__Task brief__. Render the lines below about buckwheat in Ukraine as a JSON list of strings, one string per line, leaving out blank lines and the pictures.

__Listed records__.
┏━━

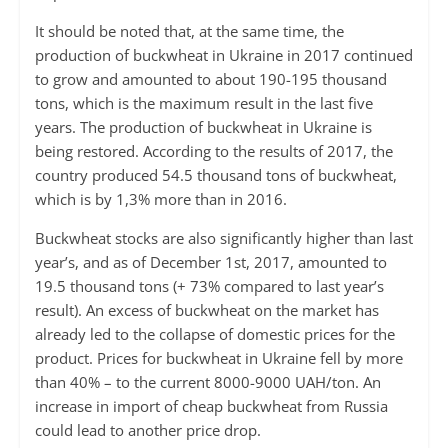
It should be noted that, at the same time, the
production of buckwheat in Ukraine in 2017 continued
to grow and amounted to about 190-195 thousand
tons, which is the maximum result in the last five
years. The production of buckwheat in Ukraine is
being restored. According to the results of 2017, the
country produced 54.5 thousand tons of buckwheat,
which is by 1,3% more than in 2016.
Buckwheat stocks are also significantly higher than last
year’s, and as of December 1st, 2017, amounted to
19.5 thousand tons (+ 73% compared to last year’s
result). An excess of buckwheat on the market has
already led to the collapse of domestic prices for the
product. Prices for buckwheat in Ukraine fell by more
than 40% – to the current 8000-9000 UAH/ton. An
increase in import of cheap buckwheat from Russia
could lead to another price drop.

┗━━

__Exercise answer__.
[
  "It should be noted that, at the same time, the",
  "production of buckwheat in Ukraine in 2017 continued",
  "to grow and amounted to about 190-195 thousand",
  "tons, which is the maximum result in the last five",
  "years. The production of buckwheat in Ukraine is",
  "being restored. According to the results of 2017, the",
  "country produced 54.5 thousand tons of buckwheat,",
  "which is by 1,3% more than in 2016.",
  "Buckwheat stocks are also significantly higher than last",
  "year’s, and as of December 1st, 2017, amounted to",
  "19.5 thousand tons (+ 73% compared to last year’s",
  "result). An excess of buckwheat on the market has",
  "already led to the collapse of domestic prices for the",
  "product. Prices for buckwheat in Ukraine fell by more",
  "than 40% – to the current 8000-9000 UAH/ton. An",
  "increase in import of cheap buckwheat from Russia",
  "could lead to another price drop."
]